The generative model is sampled using MCMC. Our MCMC algorithm uses three kinds of sampling strategies. For sampling the CRP we use both traditional Gibbs sampling (Neal 2000, algorithm 3) and the more ambitious restricted split-merge moves (Jain & Neal 2004). Hyperparameters of the model for both the CRP and the NIW base distributions have their own hyperpriors, some improper and some proper, which we sample using traditional Metropolis-Hastings moves.
Of note is the method we use to sample the precision matrix hyperparameter Psi of the NIW over a flat hyperprior. Indeed it is not immediately obvious what a flat prior means and looks like over the space of positive definite matrices. To do so we use the Cholesky decomposition Psi = L * LT. Since the entries of the matrix L are real numbers we can use symmetric moves in each of its lower triangular elements. To translate those symmetric uniform moves over L into uniform moves over Psi we use the absolute value of the determinant of the Jacobian
to construct a Hastings factor.

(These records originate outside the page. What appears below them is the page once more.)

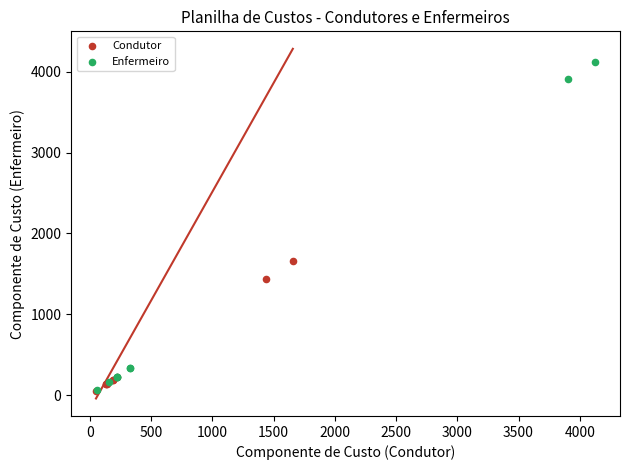

What are all the series names shown in the legend?

Condutor, Enfermeiro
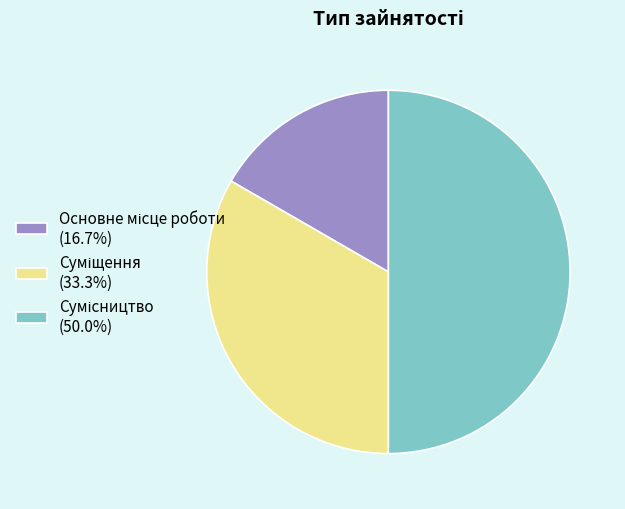

Which category has the biggest portion of the pie?

Сумісництво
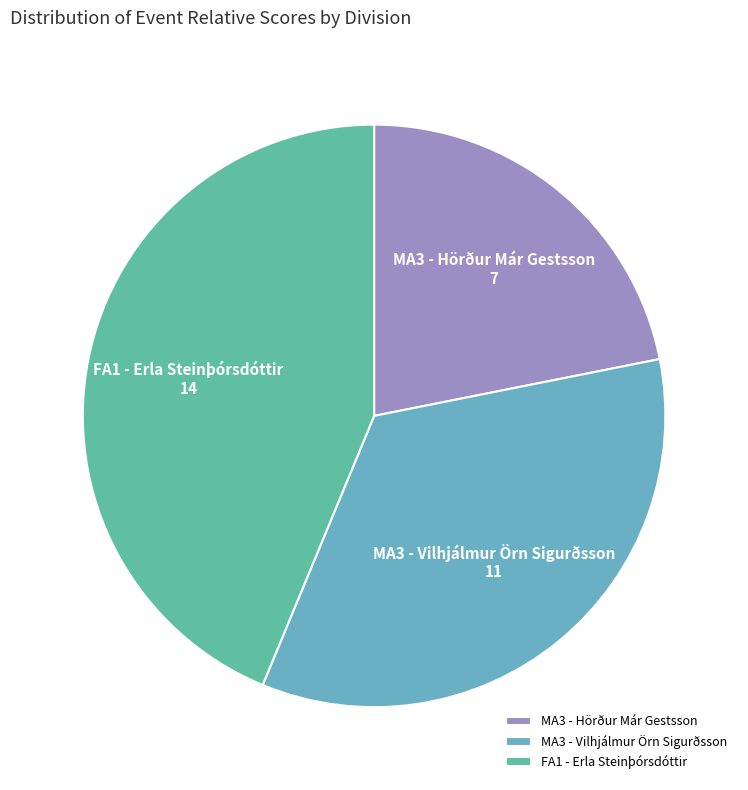

What is the ratio of the value at MA3 - Hörður Már Gestsson to the value at MA3 - Vilhjálmur Örn Sigurðsson?

0.6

In other words symmetric moves in the elements of L plus the Hastings factor give us a scheme to uniformly explore the space of positive-definite matrices. This is the matrix equivalent of how in the scalar case one can translate uniform symmetric moves over x on the real axis into uniform moves over y=x2 on the positive real axis. As far as we are aware there is no reference to this simple approach in the literature.